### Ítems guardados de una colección
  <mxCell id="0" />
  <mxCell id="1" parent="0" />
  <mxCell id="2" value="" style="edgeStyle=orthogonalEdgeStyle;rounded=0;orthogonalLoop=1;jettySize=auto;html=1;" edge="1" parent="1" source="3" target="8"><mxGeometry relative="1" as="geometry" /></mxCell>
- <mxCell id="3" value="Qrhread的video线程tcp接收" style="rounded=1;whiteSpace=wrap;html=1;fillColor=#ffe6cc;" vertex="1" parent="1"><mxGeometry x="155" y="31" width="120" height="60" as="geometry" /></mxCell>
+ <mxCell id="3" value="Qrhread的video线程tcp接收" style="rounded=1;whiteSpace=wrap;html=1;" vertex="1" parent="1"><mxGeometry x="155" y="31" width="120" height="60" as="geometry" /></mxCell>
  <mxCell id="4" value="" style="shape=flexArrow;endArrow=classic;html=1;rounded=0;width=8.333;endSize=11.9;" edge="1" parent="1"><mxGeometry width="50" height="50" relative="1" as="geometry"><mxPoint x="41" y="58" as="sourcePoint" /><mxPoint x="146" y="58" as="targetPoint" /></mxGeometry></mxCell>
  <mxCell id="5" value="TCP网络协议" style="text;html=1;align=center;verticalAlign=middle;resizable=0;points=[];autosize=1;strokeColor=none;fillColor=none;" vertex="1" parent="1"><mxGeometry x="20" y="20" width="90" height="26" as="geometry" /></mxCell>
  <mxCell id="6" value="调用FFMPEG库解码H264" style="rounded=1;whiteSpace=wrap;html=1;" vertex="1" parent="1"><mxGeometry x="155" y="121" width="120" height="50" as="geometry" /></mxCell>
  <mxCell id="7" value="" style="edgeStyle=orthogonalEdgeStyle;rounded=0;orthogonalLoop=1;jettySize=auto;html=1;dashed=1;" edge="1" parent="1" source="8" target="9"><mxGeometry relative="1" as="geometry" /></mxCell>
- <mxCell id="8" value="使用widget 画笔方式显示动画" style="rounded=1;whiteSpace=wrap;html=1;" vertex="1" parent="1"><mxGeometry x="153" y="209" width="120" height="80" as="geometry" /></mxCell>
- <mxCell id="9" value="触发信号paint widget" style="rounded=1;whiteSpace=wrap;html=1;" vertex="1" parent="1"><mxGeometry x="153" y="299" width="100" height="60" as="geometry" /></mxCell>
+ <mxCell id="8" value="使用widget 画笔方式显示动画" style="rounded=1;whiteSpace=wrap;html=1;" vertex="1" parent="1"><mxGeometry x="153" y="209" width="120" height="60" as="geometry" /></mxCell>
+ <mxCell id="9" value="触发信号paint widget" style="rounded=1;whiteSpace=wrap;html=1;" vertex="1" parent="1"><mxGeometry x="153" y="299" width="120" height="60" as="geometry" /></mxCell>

--

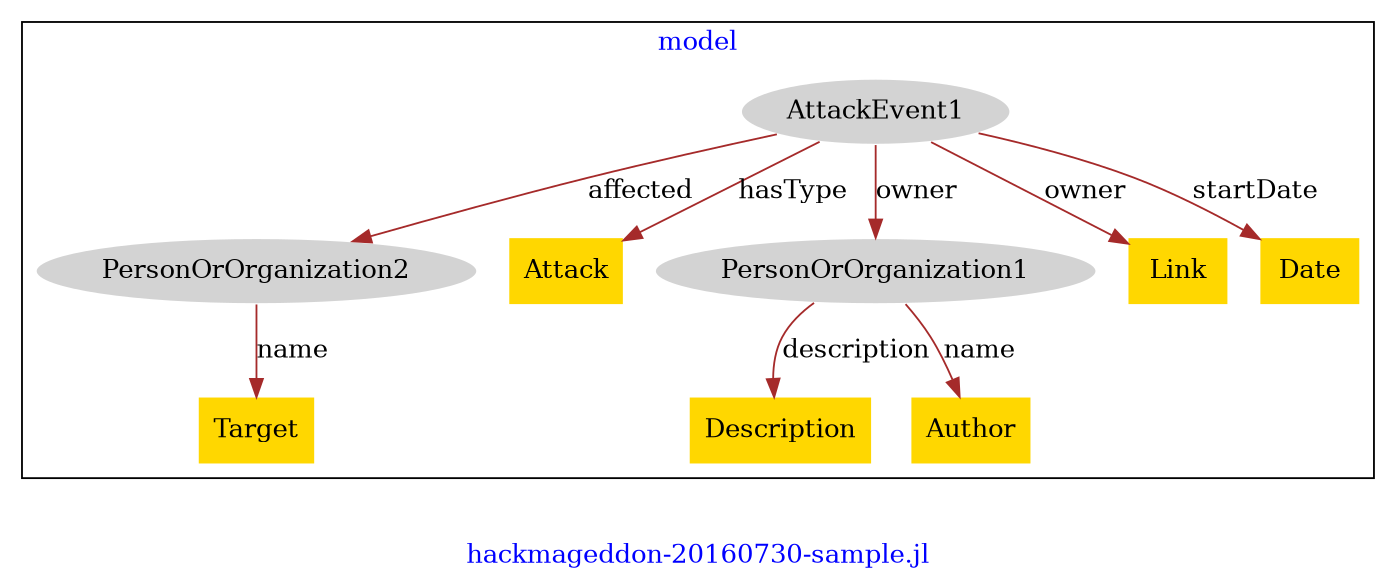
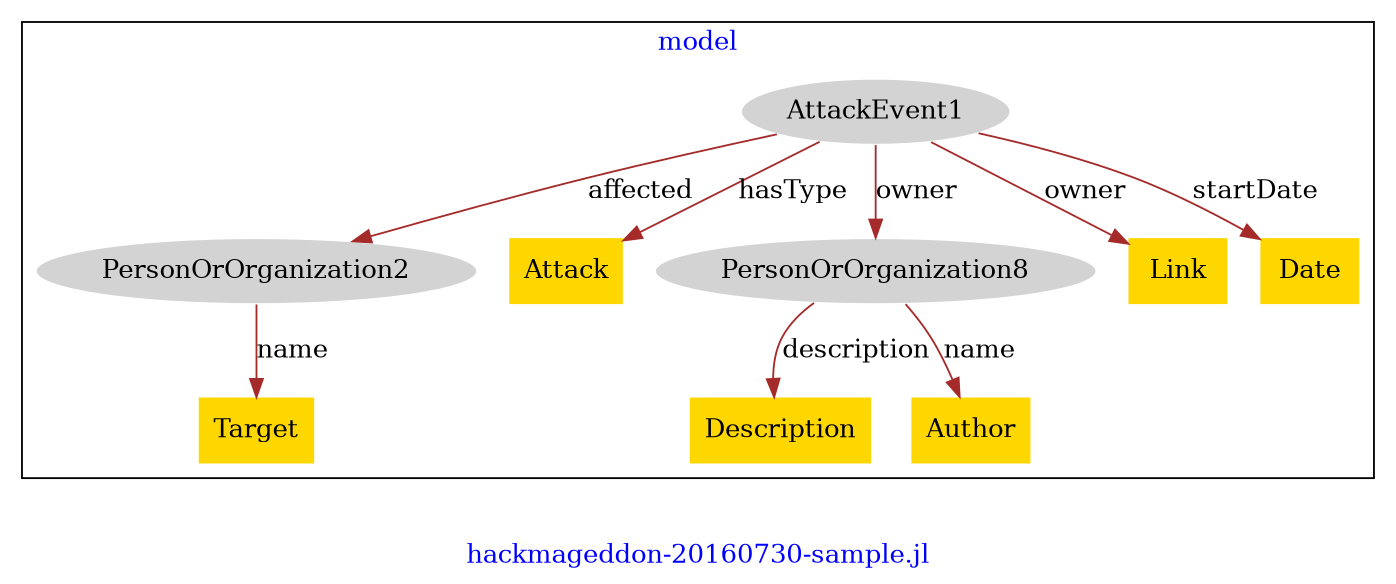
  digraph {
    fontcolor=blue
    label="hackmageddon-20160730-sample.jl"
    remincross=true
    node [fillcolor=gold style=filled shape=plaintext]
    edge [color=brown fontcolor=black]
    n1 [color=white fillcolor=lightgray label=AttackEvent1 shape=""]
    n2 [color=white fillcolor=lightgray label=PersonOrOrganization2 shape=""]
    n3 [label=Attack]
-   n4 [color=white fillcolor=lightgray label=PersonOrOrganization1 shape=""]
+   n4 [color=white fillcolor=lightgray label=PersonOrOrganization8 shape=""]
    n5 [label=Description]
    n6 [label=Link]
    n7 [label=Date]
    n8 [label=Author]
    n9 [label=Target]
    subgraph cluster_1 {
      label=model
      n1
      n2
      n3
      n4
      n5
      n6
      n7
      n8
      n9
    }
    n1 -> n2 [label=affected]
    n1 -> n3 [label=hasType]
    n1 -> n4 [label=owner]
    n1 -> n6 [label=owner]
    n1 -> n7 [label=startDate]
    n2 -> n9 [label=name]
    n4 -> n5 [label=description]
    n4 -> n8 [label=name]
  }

### PROBLEMA PLANTEADO
Por favor, indica todas las líneas de los ítems que contienen la cadena "Qrhread的video线程tcp接收" y cópialas completas.

### SOLUCIÓN COMPLETA
- <mxCell id="3" value="Qrhread的video线程tcp接收" style="rounded=1;whiteSpace=wrap;html=1;fillColor=#ffe6cc;" vertex="1" parent="1"><mxGeometry x="155" y="31" width="120" height="60" as="geometry" /></mxCell>
+ <mxCell id="3" value="Qrhread的video线程tcp接收" style="rounded=1;whiteSpace=wrap;html=1;" vertex="1" parent="1"><mxGeometry x="155" y="31" width="120" height="60" as="geometry" /></mxCell>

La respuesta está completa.